Toute erreur de direction peut être catastrophique :une poussée mal alignée peut faire dévier le véhicule de sa trajectoire, conduisant potentiellement à une panne explosive. Par conséquent, le pilotage est sans doute l’élément le plus critique d’un lancement réussi.
Les fusées modernes utilisent plusieurs systèmes sophistiqués pour réaliser ce contrôle. Les plus courants sont les moteurs à cardan, comme ceux que l’on trouve sur les familles Titan de Lockheed Martin et Falcon de SpaceX. Un cardan permet à la tuyère du moteur de pivoter, modifiant le vecteur de poussée par rapport au centre de masse du véhicule et produisant le couple nécessaire à la rotation. Les moteurs auxiliaires (petits propulseurs montés sur les côtés) offrent une capacité de manœuvre supplémentaire.
La poussée sur cardan est l’épine dorsale du guidage des fusées contemporaines. En faisant pivoter la tuyère du moteur, le véhicule redirige son panache d'échappement. Le déséquilibre qui en résulte génère un couple qui fait tourner la fusée vers le cap souhaité. Cependant, un couple excessif peut déstabiliser le véhicule.
En décembre 2024, SpaceX a présenté le contrôle précis de la rotation de son moteur Super Heavy sur X. La démonstration, chorégraphiée sur une bande-son heavy metal, illustre le niveau de précision requis pour maintenir une fusée sur sa trajectoire.

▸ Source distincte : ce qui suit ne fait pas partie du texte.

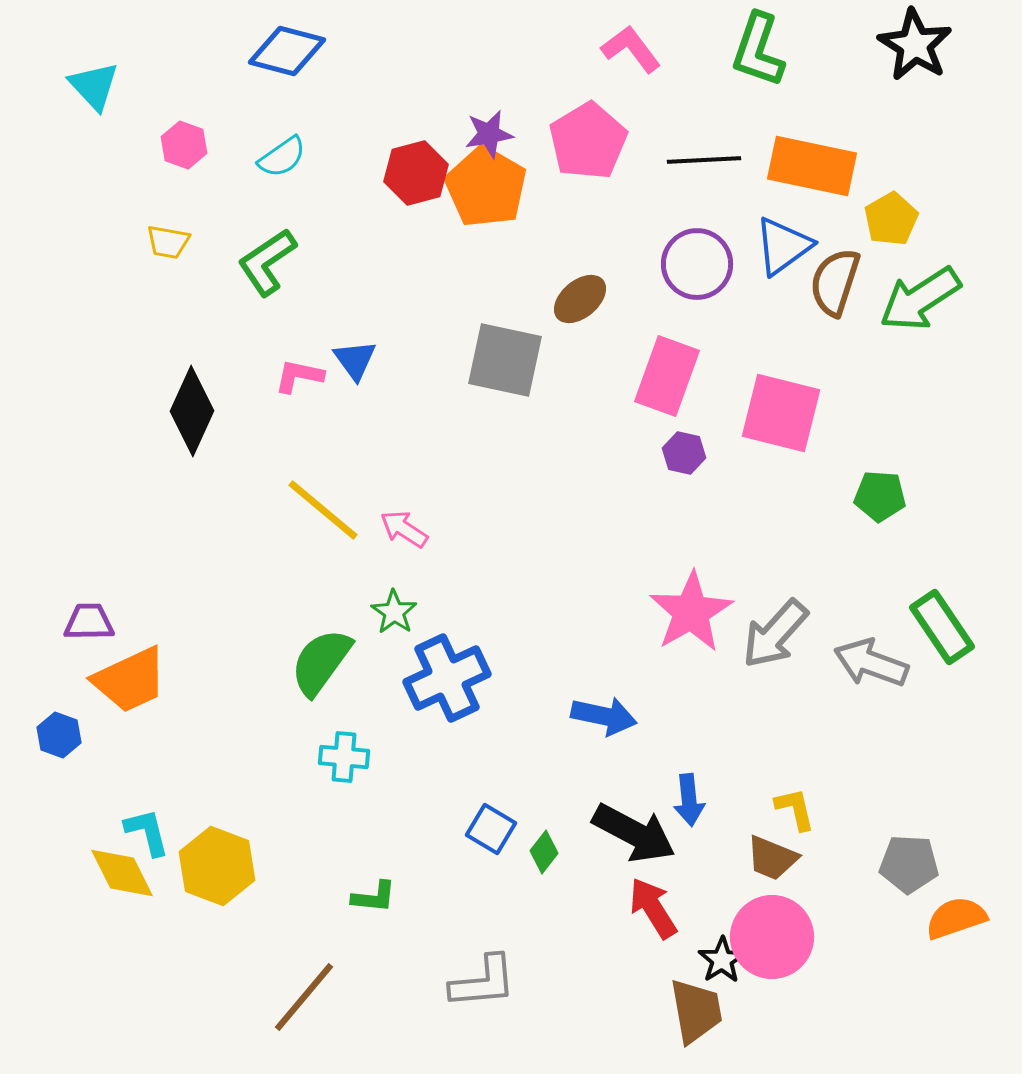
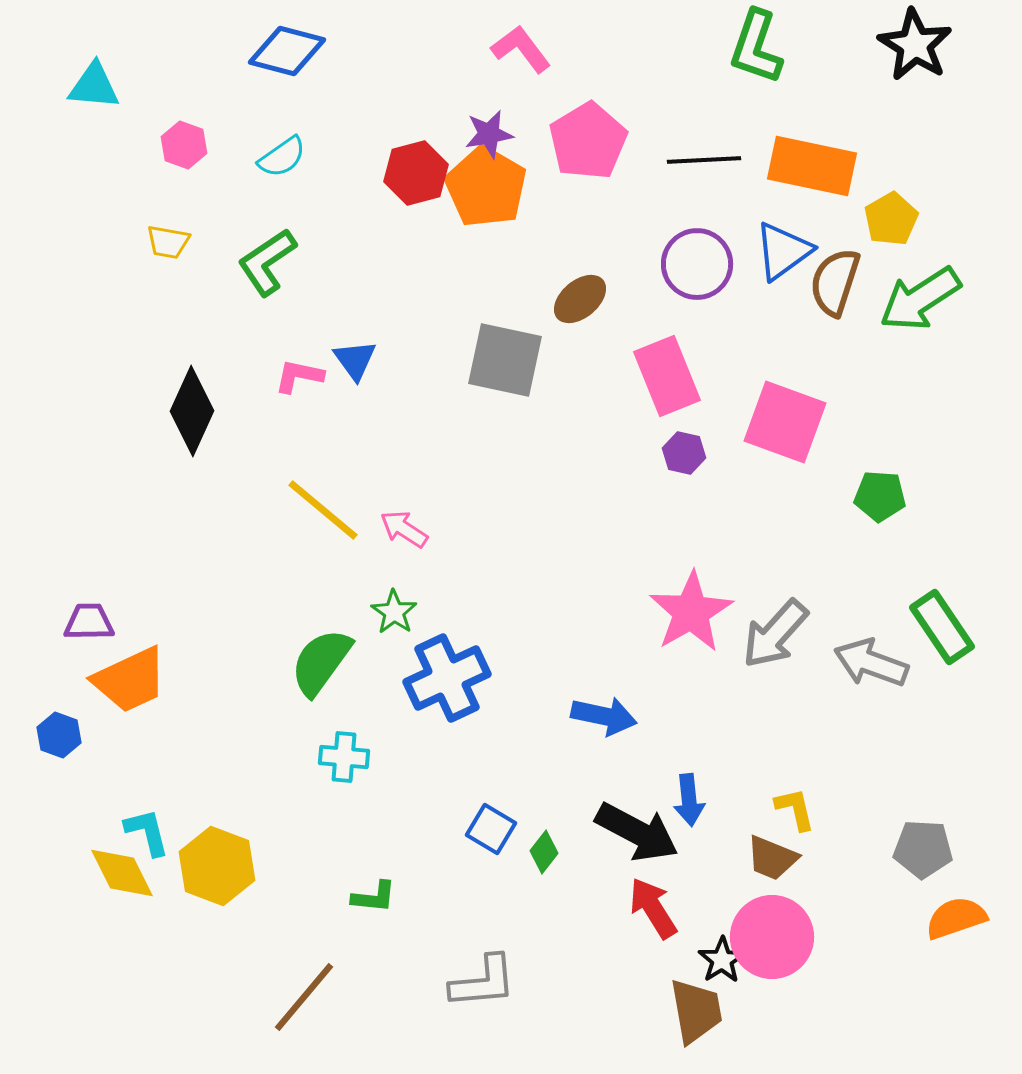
pink L-shape at (631, 49): moved 110 px left
green L-shape at (758, 50): moved 2 px left, 3 px up
cyan triangle at (94, 86): rotated 42 degrees counterclockwise
blue triangle at (783, 246): moved 5 px down
pink rectangle at (667, 376): rotated 42 degrees counterclockwise
pink square at (781, 413): moved 4 px right, 9 px down; rotated 6 degrees clockwise
black arrow at (634, 833): moved 3 px right, 1 px up
gray pentagon at (909, 864): moved 14 px right, 15 px up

Pour des ajustements mineurs, en particulier lors des phases ultérieures de la mission, les fusées utilisent des systèmes de contrôle de réaction (RCS). Le vaisseau spatial Apollo de la NASA a utilisé des propulseurs RCS pour l’amarrage et les réglages orbitaux. Historiquement, les propulseurs à vernier, de petits moteurs positionnés sur le côté de la fusée, étaient courants sur les premiers lanceurs comme l'Atlas 12A de 1957, le premier missile balistique intercontinental des États-Unis.
Comme pour de nombreuses technologies aérospatiales, le pilotage des fusées a évolué progressivement, améliorant ainsi la sécurité et la fiabilité à chaque itération.
Pendant la phase de poussée, les fusées génèrent une énorme poussée – essentiellement une explosion contrôlée – pour vaincre la gravité terrestre. Atteindre la vitesse de fuite nécessite des vitesses d’environ 25 000 mph. Les propulseurs combinent généralement un carburant hydrocarbure tel que le méthane ou l'hydrogène liquide avec un comburant comme l'oxygène liquide, produisant des gaz d'échappement qui sortent de la tuyère à plus de cinq fois la vitesse du son.
Toutes les missions ne nécessitent pas de vitesse de fuite. De nombreuses charges utiles sont placées en orbite terrestre, où elles bénéficient d’une vitesse latérale qui les maintient dans une « chute » perpétuelle autour de la planète. Les satellites et la Station spatiale internationale (ISS) se déplacent à environ 17 900 mph (environ 5 miles par seconde), exploitant la gravité terrestre pour maintenir leur orbite.
Pour les amateurs intéressés par la science des fusées, la construction d’une simple fusée-bouteille peut démontrer les principes de poussée et de trajectoire. La prochaine fois que vous regarderez un lancement diffusé en direct, vous aurez les connaissances nécessaires pour expliquer la science derrière chaque ascension gracieuse.